Import tariffs on used autos is a perfect example of how bureaucrats suffer from acute "rat vision." Our officials chose what they thought was the simplest solution: raise import tariffs on foreign autos. But there was no coordinated strategy, long-term planning or thorough analysis that took into consideration the likely consequences of this policy.

What is the result of this ill-conceived decision? Auto sales have plummeted, and layoffs at the country's plants continue. Moreover, companies selling, transporting and servicing used foreign automobiles in the Far East are closing their doors. In the end, thousands of people have lost their jobs in auto-related industries.

Russian bureaucracy is infamous for its uncoordinated and self-contradictory decisions and strategies -- lots of left hands not knowing what their right hands are doing. For example, when one federal agency jacks up import duties, another tries to protect free trade and open markets in preparation for Russia's bid to join the World Trade Organization. Meanwhile, the government is developing a new strategy to modernize up until 2020, but that strategy has absolutely no connection to the current crisis and economic conditions.

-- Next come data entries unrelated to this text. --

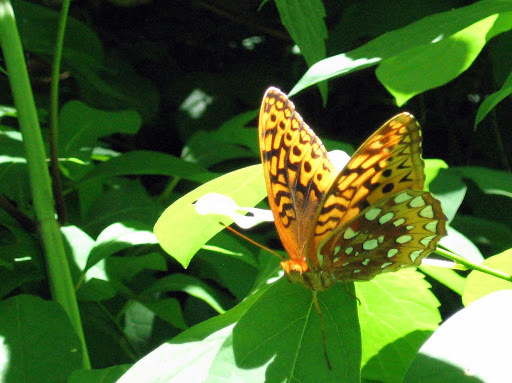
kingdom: Animalia
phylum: Arthropoda
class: Insecta
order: Lepidoptera
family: Nymphalidae
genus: Speyeria
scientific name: Speyeria cybele
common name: Great spangled fritillary
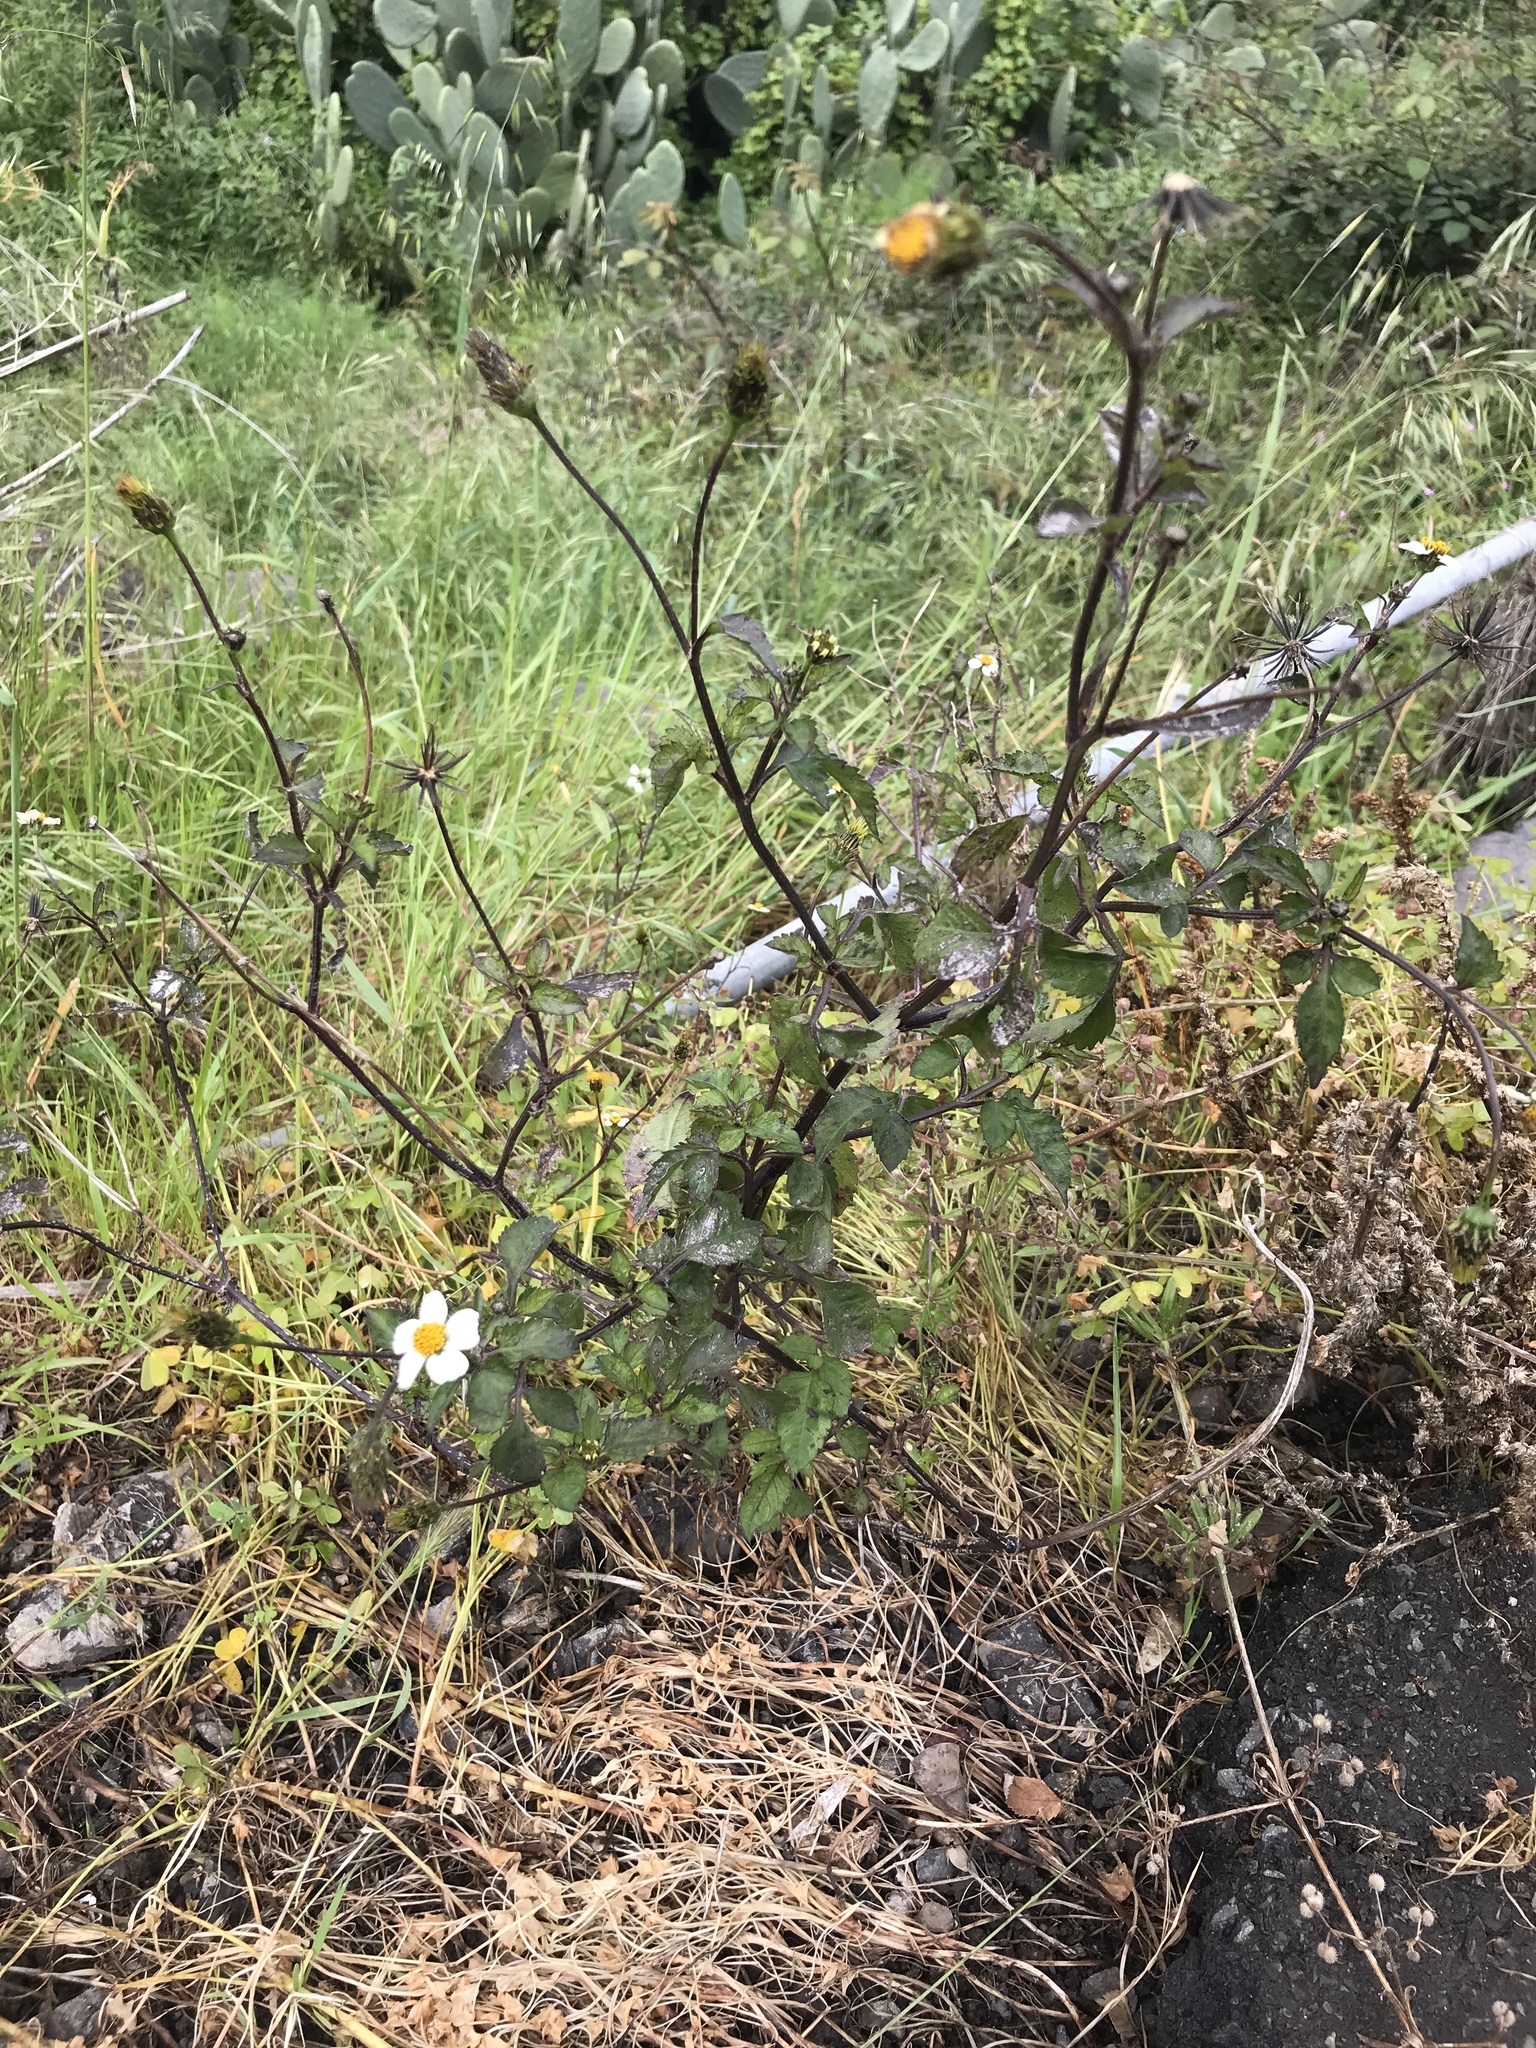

Laboratory studies have shown that, just like among bureaucrats, different rats have different IQ's. But rats have one clear advantage: They can make their decisions independently without having to consult with other rats. When officials try to reach a consensus, the result turns out even worse.

Russian bureaucrats are far from unique in their failure to see the big picture. U.S. strategists, both in the government and private sector, often suffer from this type of shortsightedness. Nonetheless, Russian officials are clearly a cut about the rest. Russia's strategy for combating the economic crisis is a case in point. You would have trouble finding a more hodgepodge sequence of Hail Mary government policies than the Kremlin's anti-crisis measures. The government throws hundreds of billions of rubles into the economy without any attempt to increase companies' overall performance and without addressing the underlining reasons why the companies got into trouble in the first place.

Government intervention is clumsily combined with free-market measures, and the result at the end of the day is that the two approaches effectively cancel each other out. Government agencies buy up products for which they have absolutely no need, justifying it as "support for manufacturers." Municipal authorities hand over huge sums for empty apartments in an attempt to prevent a fall in real estate prices -- the very thing middle-class Russians have been praying for. Meanwhile, Russians follows events with a mixture of confusion and horror, trying to find logic in the incoherent resolutions, announcements and decrees that are packaged as "anti-crisis measures."

A friend of mine who has long experience working with laboratory rats said, "Rats are stupid, but their sense of awareness and perception is amazingly versatile. They don't understand anything, but they are capable of learning quickly. In this respect, they have one up on the bureaucrats."

Boris Kagarlitsky is the director of the Institute of Globalization Studies.